Your eye care provider will ask about your symptoms and medical history and do exams and tests such as:

  • An exam using a microscope with a light attached, called a slit lamp, to look closely at the front and back of your eye
  • An exam using drops to enlarge, or dilate, your pupils and a light to look into the back of your eyes
  • An eye test in which a camera takes pictures of the blood vessels inside your eye after dye is injected into a vein in your arm.
  • An eye pressure test, which uses a small puff of air that is blown against your open eye or a device that briefly touches your eye to measure the pressure inside your eye
  • A visual field test, which uses spots of light to measure your central vision and how well you see things on all sides

How is it treated?

If you are diagnosed with diabetic retinopathy, you need to work with your healthcare provider to get your blood sugar under control with diet and exercise. Many people with diabetes also need to take medicine. Careful control of your blood sugar level, blood pressure, and cholesterol will help delay and possibly prevent vision loss.
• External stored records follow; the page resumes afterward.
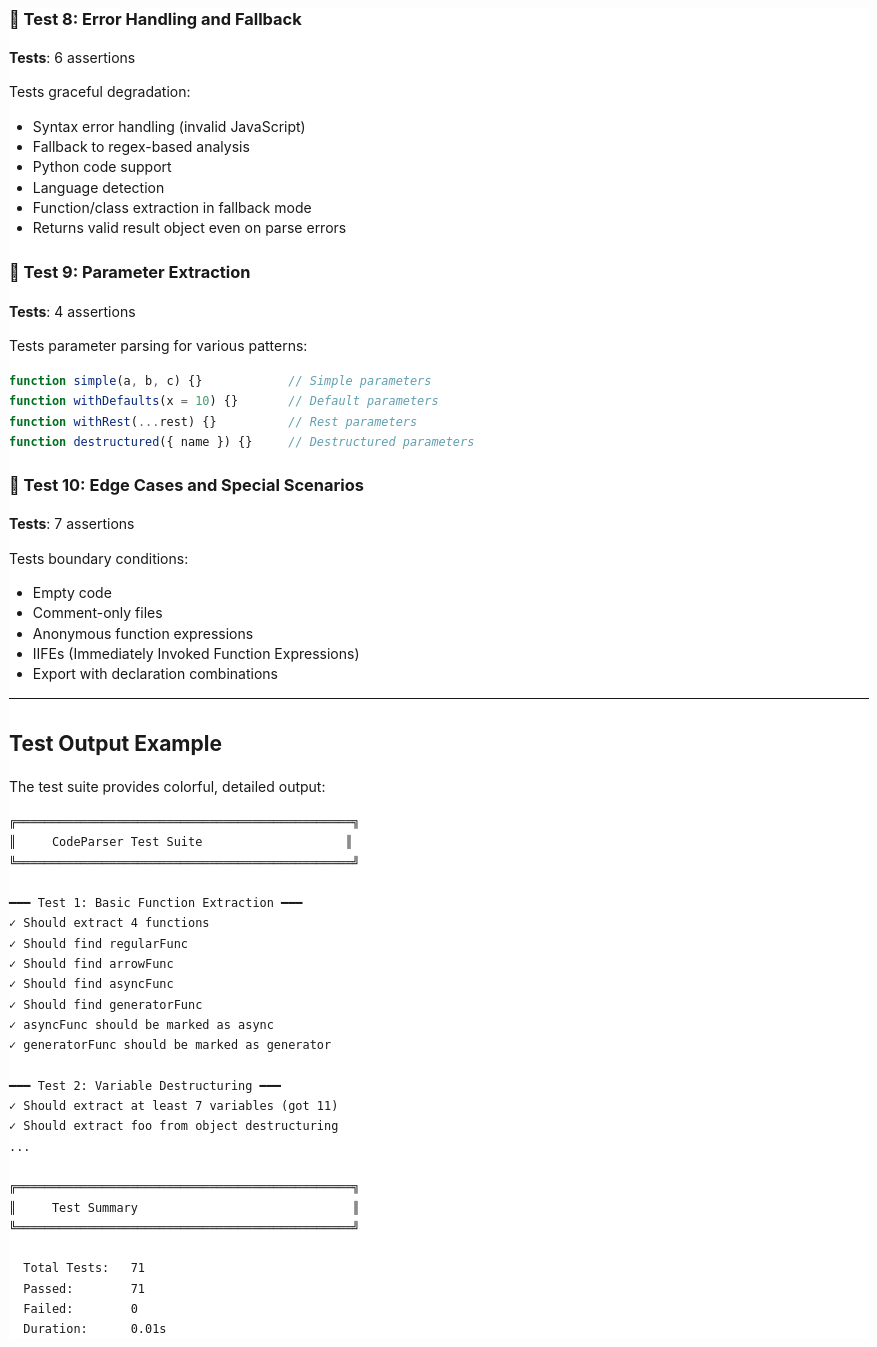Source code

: ### 🧪 Test 8: Error Handling and Fallback
**Tests**: 6 assertions

Tests graceful degradation:
- Syntax error handling (invalid JavaScript)
- Fallback to regex-based analysis
- Python code support
- Language detection
- Function/class extraction in fallback mode
- Returns valid result object even on parse errors

### 🧪 Test 9: Parameter Extraction
**Tests**: 4 assertions

Tests parameter parsing for various patterns:
```javascript
function simple(a, b, c) {}            // Simple parameters
function withDefaults(x = 10) {}       // Default parameters
function withRest(...rest) {}          // Rest parameters
function destructured({ name }) {}     // Destructured parameters
```

### 🧪 Test 10: Edge Cases and Special Scenarios
**Tests**: 7 assertions

Tests boundary conditions:
- Empty code
- Comment-only files
- Anonymous function expressions
- IIFEs (Immediately Invoked Function Expressions)
- Export with declaration combinations

---

## Test Output Example

The test suite provides colorful, detailed output:

```
╔═══════════════════════════════════════════════╗
║     CodeParser Test Suite                    ║
╚═══════════════════════════════════════════════╝

━━━ Test 1: Basic Function Extraction ━━━
✓ Should extract 4 functions
✓ Should find regularFunc
✓ Should find arrowFunc
✓ Should find asyncFunc
✓ Should find generatorFunc
✓ asyncFunc should be marked as async
✓ generatorFunc should be marked as generator

━━━ Test 2: Variable Destructuring ━━━
✓ Should extract at least 7 variables (got 11)
✓ Should extract foo from object destructuring
...

╔═══════════════════════════════════════════════╗
║     Test Summary                              ║
╚═══════════════════════════════════════════════╝

  Total Tests:   71
  Passed:        71
  Failed:        0
  Duration:      0.01s
```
If your retina has been damaged by bleeding and swelling inside the eye, you may need surgery or laser treatment to save your vision.

Medicine may be injected into the eye to decrease the growth of new blood vessels and decrease swelling.

How can I take care of myself?

Follow the full course of treatment your healthcare provider prescribes. Ask your healthcare provider:

  • How and when you will hear your test results
  • How long it will take to recover
  • What activities you should avoid and when you can return to your normal activities
  • How to take care of yourself at home
  • What symptoms or problems you should watch for and what to do if you have them

Make sure you know when you should come back for a checkup.

How can I help prevent diabetic retinopathy?

Follow your diabetes treatment plan so that you have fewer problems. A healthy lifestyle may help. For example:

  • Eat a healthy diet and keep a healthy weight.
  • Stay fit with the right kind of exercise for you.
  • Control your blood sugar, blood pressure, and cholesterol levels.
  • If you smoke, try to quit. Talk to your healthcare provider about ways to quit smoking.
  • If you want to drink alcohol, ask your healthcare provider how much is safe for you to drink.

If you have diabetes, see your eye care provider every year, even if you do not have problems with your vision. Let your eye care provider know that you have diabetes and what medicines you take. If you have eye changes due to diabetes, your eye care provider may want you to have exams more often.